• _DATA TO USE_:
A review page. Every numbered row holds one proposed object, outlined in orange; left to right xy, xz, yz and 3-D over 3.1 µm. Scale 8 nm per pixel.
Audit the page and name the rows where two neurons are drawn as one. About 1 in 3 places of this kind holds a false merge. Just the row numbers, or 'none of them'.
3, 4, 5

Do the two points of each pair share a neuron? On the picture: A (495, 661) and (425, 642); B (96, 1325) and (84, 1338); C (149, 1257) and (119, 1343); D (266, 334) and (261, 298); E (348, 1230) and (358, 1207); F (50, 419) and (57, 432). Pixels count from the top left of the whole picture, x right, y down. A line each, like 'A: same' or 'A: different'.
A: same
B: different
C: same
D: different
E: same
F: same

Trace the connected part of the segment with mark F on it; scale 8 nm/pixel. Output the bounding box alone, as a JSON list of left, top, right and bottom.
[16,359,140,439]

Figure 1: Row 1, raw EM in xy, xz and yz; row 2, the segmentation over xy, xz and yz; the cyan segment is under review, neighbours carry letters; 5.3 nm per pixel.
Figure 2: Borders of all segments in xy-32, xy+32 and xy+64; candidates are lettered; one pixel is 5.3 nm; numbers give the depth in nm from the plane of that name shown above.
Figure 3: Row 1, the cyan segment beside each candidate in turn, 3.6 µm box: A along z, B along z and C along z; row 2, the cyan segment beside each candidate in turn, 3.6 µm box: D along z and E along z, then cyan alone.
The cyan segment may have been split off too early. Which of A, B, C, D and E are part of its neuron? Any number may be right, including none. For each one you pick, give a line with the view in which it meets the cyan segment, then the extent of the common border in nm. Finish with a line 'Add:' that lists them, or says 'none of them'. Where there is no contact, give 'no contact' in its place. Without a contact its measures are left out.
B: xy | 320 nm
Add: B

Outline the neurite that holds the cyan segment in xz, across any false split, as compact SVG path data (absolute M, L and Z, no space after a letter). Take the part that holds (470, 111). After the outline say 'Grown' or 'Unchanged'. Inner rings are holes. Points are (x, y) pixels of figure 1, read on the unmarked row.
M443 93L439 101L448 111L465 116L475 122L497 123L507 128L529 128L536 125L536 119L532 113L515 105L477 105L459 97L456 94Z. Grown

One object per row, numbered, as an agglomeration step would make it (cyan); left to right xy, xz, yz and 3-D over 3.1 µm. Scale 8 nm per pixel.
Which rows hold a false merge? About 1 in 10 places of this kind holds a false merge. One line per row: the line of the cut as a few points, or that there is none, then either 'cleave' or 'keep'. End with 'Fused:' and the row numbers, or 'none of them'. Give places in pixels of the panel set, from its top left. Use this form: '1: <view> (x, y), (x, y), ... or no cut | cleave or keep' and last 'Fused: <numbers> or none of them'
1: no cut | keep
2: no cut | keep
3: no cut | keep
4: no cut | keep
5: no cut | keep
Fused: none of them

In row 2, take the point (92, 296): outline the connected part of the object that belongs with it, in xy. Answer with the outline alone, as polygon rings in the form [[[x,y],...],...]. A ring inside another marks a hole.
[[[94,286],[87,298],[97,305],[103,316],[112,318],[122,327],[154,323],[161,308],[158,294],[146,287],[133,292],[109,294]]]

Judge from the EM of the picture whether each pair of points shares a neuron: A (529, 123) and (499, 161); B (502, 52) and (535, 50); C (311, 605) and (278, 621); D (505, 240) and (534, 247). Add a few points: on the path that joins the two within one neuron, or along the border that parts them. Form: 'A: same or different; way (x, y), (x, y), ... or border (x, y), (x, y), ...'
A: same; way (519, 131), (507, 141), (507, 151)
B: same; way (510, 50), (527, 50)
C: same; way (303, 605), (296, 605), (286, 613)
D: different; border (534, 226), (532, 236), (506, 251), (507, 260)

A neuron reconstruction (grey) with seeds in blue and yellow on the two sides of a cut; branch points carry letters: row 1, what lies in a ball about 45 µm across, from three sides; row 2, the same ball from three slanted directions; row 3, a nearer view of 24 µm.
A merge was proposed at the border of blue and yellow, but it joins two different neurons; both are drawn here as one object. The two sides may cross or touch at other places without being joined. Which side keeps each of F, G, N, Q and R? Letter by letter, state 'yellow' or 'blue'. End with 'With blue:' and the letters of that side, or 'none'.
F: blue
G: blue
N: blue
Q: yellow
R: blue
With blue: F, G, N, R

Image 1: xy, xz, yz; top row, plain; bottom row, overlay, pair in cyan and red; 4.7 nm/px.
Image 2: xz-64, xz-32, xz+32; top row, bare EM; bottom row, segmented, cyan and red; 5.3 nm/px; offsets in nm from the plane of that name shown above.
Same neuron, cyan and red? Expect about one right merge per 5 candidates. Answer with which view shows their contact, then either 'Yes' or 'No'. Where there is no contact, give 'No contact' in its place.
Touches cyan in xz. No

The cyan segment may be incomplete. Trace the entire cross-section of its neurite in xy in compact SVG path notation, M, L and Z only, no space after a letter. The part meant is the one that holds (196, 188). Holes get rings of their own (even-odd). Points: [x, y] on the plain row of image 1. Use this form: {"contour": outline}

• _DESCRIPTION OF THE TASK_:
Reproduce verbatim only the segment of the listing bounded by the line containing "Judge from the" and the line containing "Image 2: xz-64, xz-32, xz+32;", with both boundary lines included.

• _RESPONSE TO THE TASK_:
Judge from the EM of the picture whether each pair of points shares a neuron: A (529, 123) and (499, 161); B (502, 52) and (535, 50); C (311, 605) and (278, 621); D (505, 240) and (534, 247). Add a few points: on the path that joins the two within one neuron, or along the border that parts them. Form: 'A: same or different; way (x, y), (x, y), ... or border (x, y), (x, y), ...'
A: same; way (519, 131), (507, 141), (507, 151)
B: same; way (510, 50), (527, 50)
C: same; way (303, 605), (296, 605), (286, 613)
D: different; border (534, 226), (532, 236), (506, 251), (507, 260)

A neuron reconstruction (grey) with seeds in blue and yellow on the two sides of a cut; branch points carry letters: row 1, what lies in a ball about 45 µm across, from three sides; row 2, the same ball from three slanted directions; row 3, a nearer view of 24 µm.
A merge was proposed at the border of blue and yellow, but it joins two different neurons; both are drawn here as one object. The two sides may cross or touch at other places without being joined. Which side keeps each of F, G, N, Q and R? Letter by letter, state 'yellow' or 'blue'. End with 'With blue:' and the letters of that side, or 'none'.
F: blue
G: blue
N: blue
Q: yellow
R: blue
With blue: F, G, N, R

Image 1: xy, xz, yz; top row, plain; bottom row, overlay, pair in cyan and red; 4.7 nm/px.
Image 2: xz-64, xz-32, xz+32; top row, bare EM; bottom row, segmented, cyan and red; 5.3 nm/px; offsets in nm from the plane of that name shown above.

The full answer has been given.